Bakan Alım maaş artırımıyla ilgili ise şu tabirleri kullandı: “Memur ve memur emeklisine yüzde 42 seviyesinde bir artırım oranını gerçekleştireceğiz. Devlet 90 milyar lira alacağından vazgeçti. Çalışanları için vazgeçti. Devlet elini taşın altına ziyadesiyle koydu. Tüm kamu çalışanları bu artıştan (memur zammı) istifade edecek. Türk devleti çalışanlarını ve emeklilerini müdafaa şuuruyla hareket etmekte ve bu türlü davranmaktadır.
“BİZ BU YILI YÜZDE 50 İLE KAPATIRIZ DİYE DÜŞÜNÜYORDUK”
Önce şunun altını çizmek lazım. Yıl başında verilen yüzde 50’lik artırım o vakit enflasyon çok daha düşük 36 civarında olduğu sırada verilmiştir. Biz bu yılı yüzde 50 ile kapatırız diye düşünüyorduk. Diyorlar ki 6 aylık enflasyon yüzde 42 neden yüzde 30 artırım verildi. 6 aylık enflasyon yüzde 42, yüzde 39 artırım 6 aylık için değil yıllığı tamamlamak için orta bir artırım olarak verildi. Yüzde 50 yıl için verilmişti. Zati fazla verilmişti, enflasyon onu eritmeye başlayınca yıllık olarak onu destekleyen aritmetik olarak yüzde 80 artırım verildi. 1 yıl evvel kümülatif olarak baktığımızda yüzde 94 artırım verildi. Çalışanlara verilen artırım memurlara verilen artırımdan az değildir. Ortadaki fark nedir biz personellere verdiğimiz artırımı eksik bularak orta bir artırımla yıl sonuna kadar tamamladı. İkinci bir problem çok konuşulunca yanlış zannediliyor. 6 bin lira açlık sonu var neden 5.5 bin lira verdin. Memur konfederasyonları da dahil kendilerine nazaran açlık hududunu belirliyor. Bunlar bilimsel olarak yapılmış çalışmalar değildir.
“TÜRKİYE’DE AÇLIK SONU 3600 LİRA İLA 4000 LİRA”

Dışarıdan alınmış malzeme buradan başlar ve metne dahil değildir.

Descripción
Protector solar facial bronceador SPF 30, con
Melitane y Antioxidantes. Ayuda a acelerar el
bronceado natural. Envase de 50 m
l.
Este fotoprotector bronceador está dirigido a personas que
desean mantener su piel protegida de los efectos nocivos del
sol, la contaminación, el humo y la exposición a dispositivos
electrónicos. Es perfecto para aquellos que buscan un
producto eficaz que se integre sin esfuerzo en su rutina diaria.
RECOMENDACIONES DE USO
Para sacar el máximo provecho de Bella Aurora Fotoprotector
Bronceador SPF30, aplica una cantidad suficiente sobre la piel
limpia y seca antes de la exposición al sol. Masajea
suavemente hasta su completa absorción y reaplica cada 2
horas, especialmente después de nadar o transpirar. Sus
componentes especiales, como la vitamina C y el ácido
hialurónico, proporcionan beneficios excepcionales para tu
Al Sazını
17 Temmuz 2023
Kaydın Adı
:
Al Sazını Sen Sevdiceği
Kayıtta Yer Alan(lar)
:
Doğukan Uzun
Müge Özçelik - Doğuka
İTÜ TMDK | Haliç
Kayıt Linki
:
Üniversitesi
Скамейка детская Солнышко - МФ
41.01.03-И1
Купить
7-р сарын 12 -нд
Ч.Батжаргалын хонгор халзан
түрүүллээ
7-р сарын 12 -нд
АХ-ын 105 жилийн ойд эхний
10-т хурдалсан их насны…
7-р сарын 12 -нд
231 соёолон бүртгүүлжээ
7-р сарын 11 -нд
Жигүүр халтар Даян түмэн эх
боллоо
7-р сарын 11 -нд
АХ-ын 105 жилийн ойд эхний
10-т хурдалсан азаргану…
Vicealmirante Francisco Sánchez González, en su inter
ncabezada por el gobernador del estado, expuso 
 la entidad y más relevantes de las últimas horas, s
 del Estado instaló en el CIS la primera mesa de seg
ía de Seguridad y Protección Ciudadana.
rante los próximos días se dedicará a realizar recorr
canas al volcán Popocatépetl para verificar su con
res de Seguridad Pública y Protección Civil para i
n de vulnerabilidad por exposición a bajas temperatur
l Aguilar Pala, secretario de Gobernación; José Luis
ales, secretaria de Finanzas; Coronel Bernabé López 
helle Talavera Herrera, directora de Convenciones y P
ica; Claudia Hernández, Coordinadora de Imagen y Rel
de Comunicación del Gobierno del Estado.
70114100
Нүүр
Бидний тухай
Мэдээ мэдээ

Almanya’da 1200 euro ortalaması taban fiyatın, kiralar ne kadar? Bin euroya AB ülkelerinde kiralık mesken bulabilir misiniz? Bir oda, dün bizim bir arkadaşımızın çocuğu gitti ortak paylaştığı bir alan lakin birer odayı 1500 euroya kiraladılar. Neden bahsediyorsunuz? Bu bize satın alma gücü üzere bir kavramı getiriyor. Satın alma gücü paritesi dediğimiz şey budur. Biz bunları yaparak değerlendirdik. Milletlerarası kuruluşların hesaplarına nazaran Türkiye’de açlık sonu 3600 lira ile 4000 lira ortasındadır. Yoksulluk hududu da bu bahsettiğim kuruluşların hesaplamalarına nazaran benim geçtiğimiz günlerde baktığım sayılar 9 bin liraydı. 1 ailenin geliri 9 bin liranın altındaysa 3600’ün altındaysa bu sayıları ciddiye alabiliriz. Bu 6 bin lira yoksulluk hududu çeşitli sendikaların araştırmalarıdır. Bunları da anlamsız bulmuyorum. Onlar da kamuoyunda pazarlık yapmak için fiyatlarını artırıyorlar. Bu da onlar açısından manalıdır. Yoksulluk sonunu 20 bin lira demişler bu komik oluyor. Yoksulluk sonu 20 bin lira ise Türkiye’de herkes fakirdir. Türkiye 5500 lira minimum fiyatı tayin ederken birçok toplu kontratın üzerinde bir taban fiyatı belirlemiştir. Ülkemizin çeşitli yerlerinde atölyelerde sevinçle karşılanmıştır.
“ENFLASYON İNİŞE GEÇMEZSE EK MÜDAHALELER YAPACAĞIZ”
Bizim iddiamız yapılan hesaplamalar, bugün tepeyi buldu lakin bundan sonra enflasyonun denetim altına alındığını sayın bakan söyledi. Aralık ayından itibaren enflasyonun inişe geçeceğini Türkiye’nin daha uygun yere geleceğini söyledi. Diyelim ki aksisi olduğu çalışanlarımızı koruyacak ek müdahaleler yapacağız. Birde 3 ayda bir yapalım, hatta ayda bir yapalım diyenler var. İktisadi olaylarda Türkiye’nin enflasyonu büyük ölçüde talep ölçülü değildir. Temel belirleyici olan dövizdeki artış ve güç fiyatlarının artmasıdır. Dövize bir ülkede talep olmazsa dövize talep artmaz lakin ana sebep budur. İkincisi güç fiyatlarının artmasıdır. Türkiye doğal gazı petrolü kendi kaynaklarıyla üretseydi tablo ne kadar değişirdi. Bizim güç kaynaklarına verdiğimiz para 48 milyar. Bu sene ne kadar vereceğiz 53 milyar dolar vereceğiz. 55 milyar dolara yakın bir artış var. 55 milyar dolar çok kıymetli bir sayıdır. Türkiye altından kalkacak bir ülkedir. Döviz fiyatlarındaki dalgalanmanın nedeni dövize olan taleptir. Onu ikame edecek yatırım araçlarının piyasaya sunulması lazım. Bankaların onu ikame edecek araçları olması lazım. Fakat bunların adım adım yapıldığı bir süreçten geçiyoruz.”